AP photos capture Thailand’s lively Songkran New Year celebrations
Water fights, a Donald Trump mask and a powder-dusted police officer showed Songkran as both sacred New Year ritual and national spectacle.

Bright splashes in Bangkok and Prachinburi province turned Songkran into more than a street party. The photographs captured the Thai New Year at its most public and playful, with revelers dousing one another, a participant wearing a mask of former U.S. President Donald Trump and another pressing powder onto a Thai police officer’s face.
The annual festival marks the start of the Thai calendar year, and the water is not just for show. Songkran is tied to cleansing, renewal and good fortune, with the act of pouring water carrying a deeper meaning in a country where the April heat can be punishing. The images showed how that meaning survives inside a mass celebration that now moves easily between ritual, humor and spectacle.
UNESCO inscribed Songkran in Thailand, traditional Thai New Year festival, on its Representative List of the Intangible Cultural Heritage of Humanity in 2023. UNESCO describes the festival as linked to the sun’s annual passage into Aries, traditionally observed in mid-April after the rice harvest, when families reunite, show respect to older adults, honor ancestors and sacred Buddha images, and pour water as an act of cleansing, reverence and good fortune. Thai cultural authorities say the recognition made Songkran the country’s fourth UNESCO intangible heritage element, after Khon, Thai massage and Nora.

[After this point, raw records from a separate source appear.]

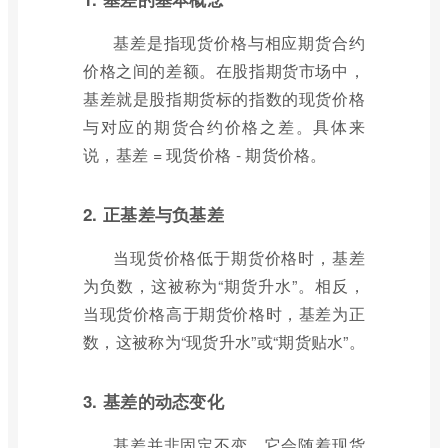
基差是指现货价格与相应期货合约
价格之间的差额。在股指期货市场中，
基差就是股指期货标的指数的现货价格
与对应的期货合约价格之差。具体来
说，基差 = 现货价格 - 期货价格。
2. 正基差与负基差
当现货价格低于期货价格时，基差
为负数，这被称为“期货升水”。相反，
当现货价格高于期货价格时，基差为正
数，这被称为“现货升水”或“期货贴水”。
3. 基差的动态变化
基差并非固定不变，它会随着现货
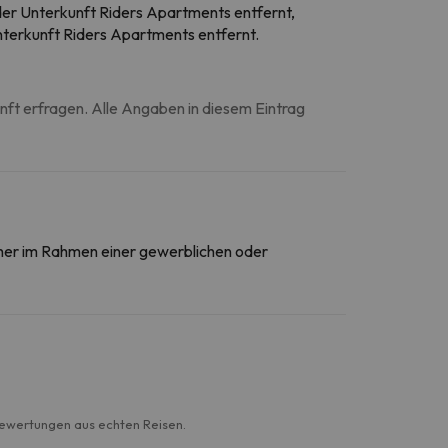
der Unterkunft Riders Apartments entfernt,
nterkunft Riders Apartments entfernt.
unft erfragen. Alle Angaben in diesem Eintrag
daher im Rahmen einer gewerblichen oder
Bewertungen aus echten Reisen.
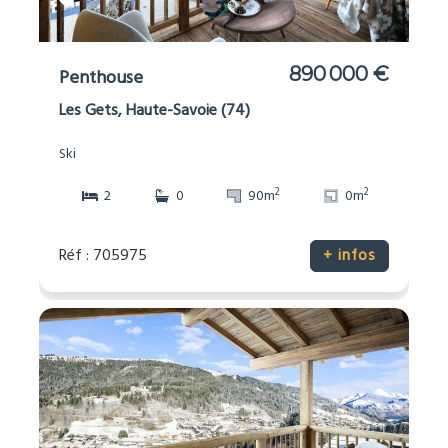
890 000 €
Penthouse
Les Gets, Haute-Savoie (74)
Ski
2
2
2
0
90m
0m
Réf : 705975
+ infos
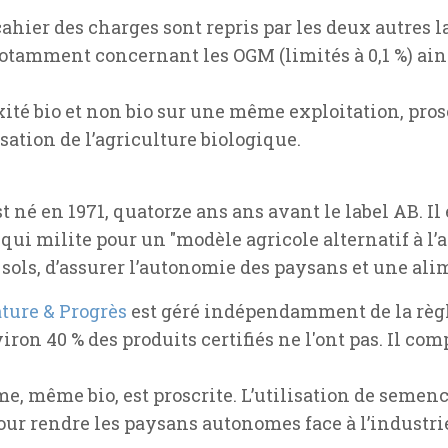
cahier des charges sont repris par les deux autres l
otamment concernant les OGM (limités à 0,1 %) ai
ixité bio et non bio sur une même exploitation, pr
sation de l’agriculture biologique.
est né en 1971, quatorze ans ans avant le label AB. Il
ui milite pour un "modèle agricole alternatif à l’
s sols, d’assurer l’autonomie des paysans et une ali
ture & Progrès
est géré indépendamment de la règl
viron 40 % des produits certifiés ne l'ont pas. Il com
me, même bio, est proscrite. L’utilisation de semen
our rendre les paysans autonomes face à l’industr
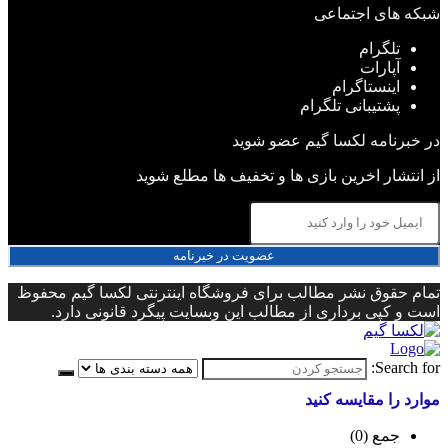
شبکه های اجتماعی
تلگرام
آپارات
اینستاگرام
پشتیبانی تلگرام
در خبرنامه لکسا گیم عضو شوید
از انتشار اخرین بازی ها و تخفیف ها مطلع شوید
عضویت در خبرنامه
تمام حقوق نشر مطالب برای فروشگاه اینترنتی لکسا گیم محفوظ
است و کپی برداری از مطالب این وبسایت پیگرد قانونی دارد.
Search for:
موارد را مقایسه کنید
جمع (
0
)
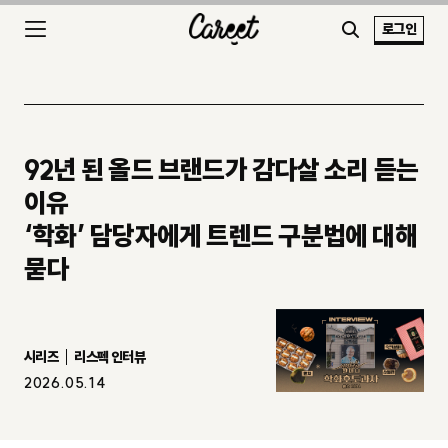
로그인
92년 된 올드 브랜드가 감다살 소리 듣는
이유
‘학화’ 담당자에게 트렌드 구분법에 대해
묻다
시리즈
리스펙 인터뷰
2026.05.14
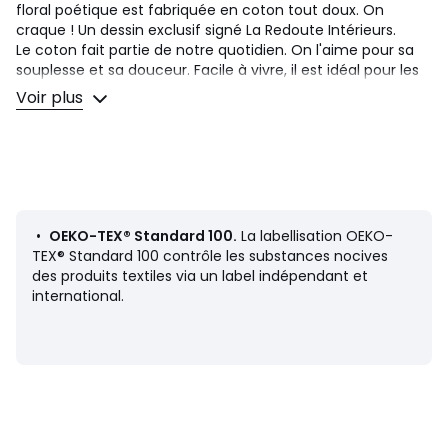
floral poétique est fabriquée en coton tout doux. On
craque ! Un dessin exclusif signé La Redoute Intérieurs.
Le coton fait partie de notre quotidien. On l'aime pour sa
souplesse et sa douceur. Facile à vivre, il est idéal pour les
lits des petits comme des grands !
Voir plus
Description
• 100% coton
• 57 fils/cm²
• Imprimé petites fleurs
• Bonnet hauteur 25 cm
•
OEKO-TEX® Standard 100.
La labellisation OEKO-
TEX® Standard 100 contrôle les substances nocives
Entretien
des produits textiles via un label indépendant et
• Température de lavage 60°
international.
• En lavant votre linge à 40° au lieu de 60°, vous limitez la
consommation d'énergie
Dimensions
• 90 x 140 cm : lit évolutif
• 90 x 190 cm : 1 personne
• 140 x 190 cm : 2 personnes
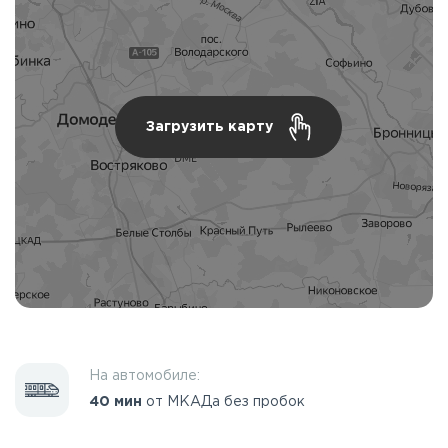
Загрузить карту
На автомобиле:
40 мин
от МКАДа без пробок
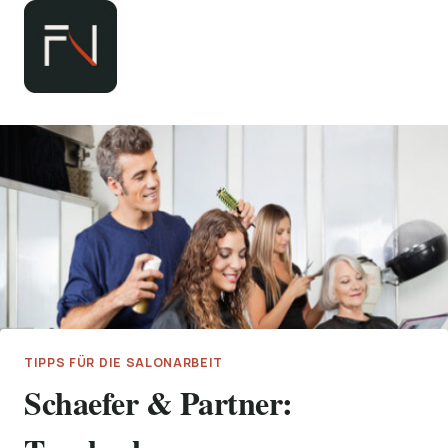
Zum
Inhalt
springen
TIPPS FÜR DIE SALONARBEIT
Schaefer & Partner:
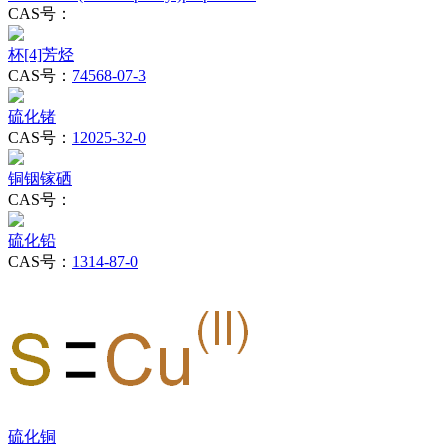
CAS号：
杯[4]芳烃
CAS号：
74568-07-3
硫化锗
CAS号：
12025-32-0
铜铟镓硒
CAS号：
硫化铅
CAS号：
1314-87-0
硫化铜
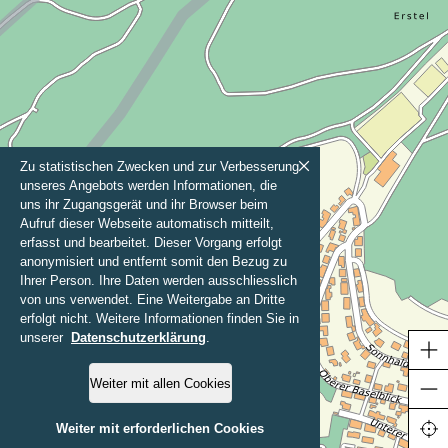
Zu statistischen Zwecken und zur Verbesserung
unseres Angebots werden Informationen, die
uns ihr Zugangsgerät und ihr Browser beim
Aufruf dieser Webseite automatisch mitteilt,
erfasst und bearbeitet. Dieser Vorgang erfolgt
anonymisiert und entfernt somit den Bezug zu
Ihrer Person. Ihre Daten werden ausschliesslich
von uns verwendet. Eine Weitergabe an Dritte
erfolgt nicht. Weitere Informationen finden Sie in
unserer
Datenschutzerklärung
.
Weiter mit allen Cookies
200 m
Weiter mit erforderlichen Cookies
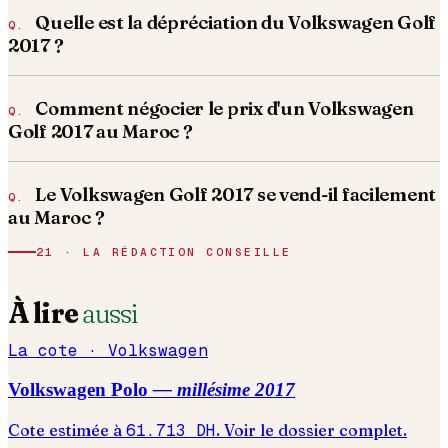
Quelle est la dépréciation du Volkswagen Golf
2017 ?
Comment négocier le prix d'un Volkswagen
Golf 2017 au Maroc ?
Le Volkswagen Golf 2017 se vend-il facilement
au Maroc ?
21 · LA RÉDACTION CONSEILLE
À lire
aussi
La cote ·
Volkswagen
Volkswagen
Polo
— millésime
2017
Cote estimée à
61.713
DH
. Voir le dossier complet.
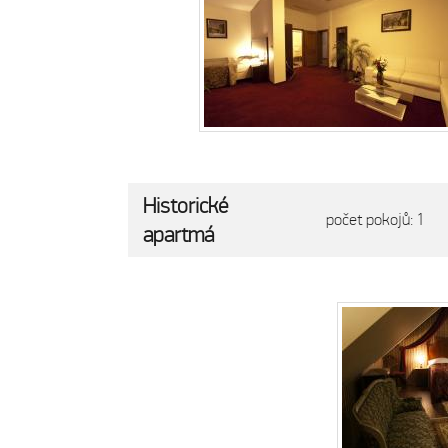
Historické
počet pokojů: 1
apartmá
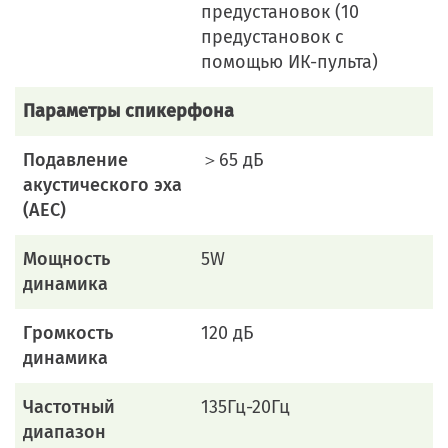
предустановок (10
предустановок с
помощью ИК-пульта)
Параметры спикерфона
Подавление
＞65 дБ
акустического эха
(AEC)
Мощность
5W
динамика
Громкость
120 дБ
динамика
Частотный
135Гц-20Гц
диапазон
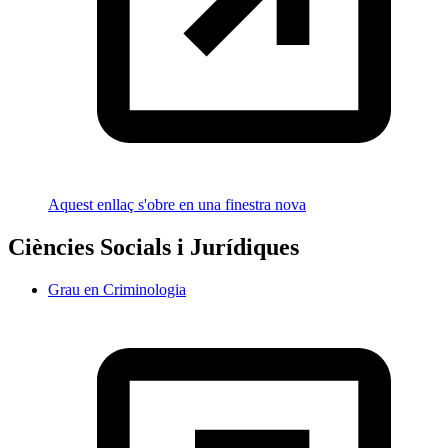
Aquest enllaç s'obre en una finestra nova
Ciències Socials i Jurídiques
Grau en Criminologia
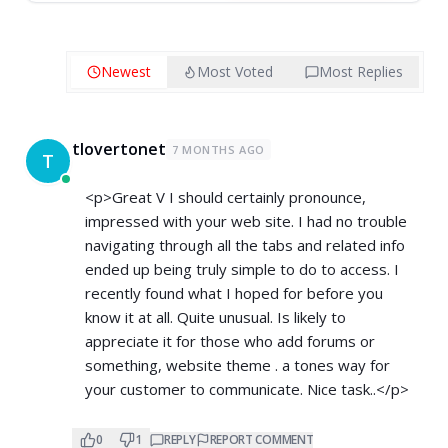
Newest
Most Voted
Most Replies
tlovertonet
7 MONTHS AGO
T
<p>Great V I should certainly pronounce,
impressed with your web site. I had no trouble
navigating through all the tabs and related info
ended up being truly simple to do to access. I
recently found what I hoped for before you
know it at all. Quite unusual. Is likely to
appreciate it for those who add forums or
something, website theme . a tones way for
your customer to communicate. Nice task..</p>
0
1
REPLY
REPORT COMMENT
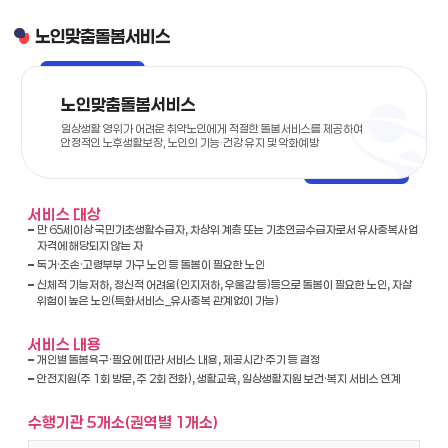
노인맞춤돌봄서비스
노인맞춤돌봄서비스
일상생활 영위가 어려운 취약노인에게 적절한 돌봄서비스를 제공하여
안정적인 노후생활보장, 노인의 기능·건강 유지 및 악화예방
서비스 대상
만 65세이상 국민기초생활수급자, 차상위 계층 또는 기초연금수급자로서 유사중복사업
자격에 해당되지 않는 자
독거·조손·고령부부 가구 노인 등 돌봄이 필요한 노인
신체적 기능저하, 정신적 어려움(인지저하, 우울감 등)등으로 돌봄이 필요한 노인, 자살
위험이 높은 노인(특화서비스_유사중복 관계없이 가능)
서비스 내용
개인별 돌봄욕구·필요에 따라 서비스 내용, 제공시간·주기 등 결정
안전지원(주 1회 방문, 주 2회 전화), 생활교육, 일상생활지원 보건·복지 서비스 연계
수행기관 5개소(권역별 1개소)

The holiday is officially observed from April 13 to 15, though celebrations often run longer. In Bangkok, the Maha Songkran World Water Festival 2026 opened at Benchakitti Park with five days of cultural displays, concerts, a parade, sacred water rituals, family-friendly play zones and EDM areas, a sign of how the country is packaging its best-known New Year tradition for both residents and visitors.

That balance between heritage and commerce now sits at the center of Songkran’s public life. The Tourism Authority of Thailand said the 2026 festival period was expected to generate more than 30.35 billion baht in tourism revenue, a 6% increase from the previous year, with about 500,000 international visitors expected during April 11 to 15. The scale underlines how a ritual once rooted in seasonal renewal has become a national asset, drawing global attention while still retaining the communal customs that give it meaning.
The photos make that tension visible: police joining the fun, strangers sharing water, and a festival that remains unmistakably Thai even as it is increasingly staged for the world.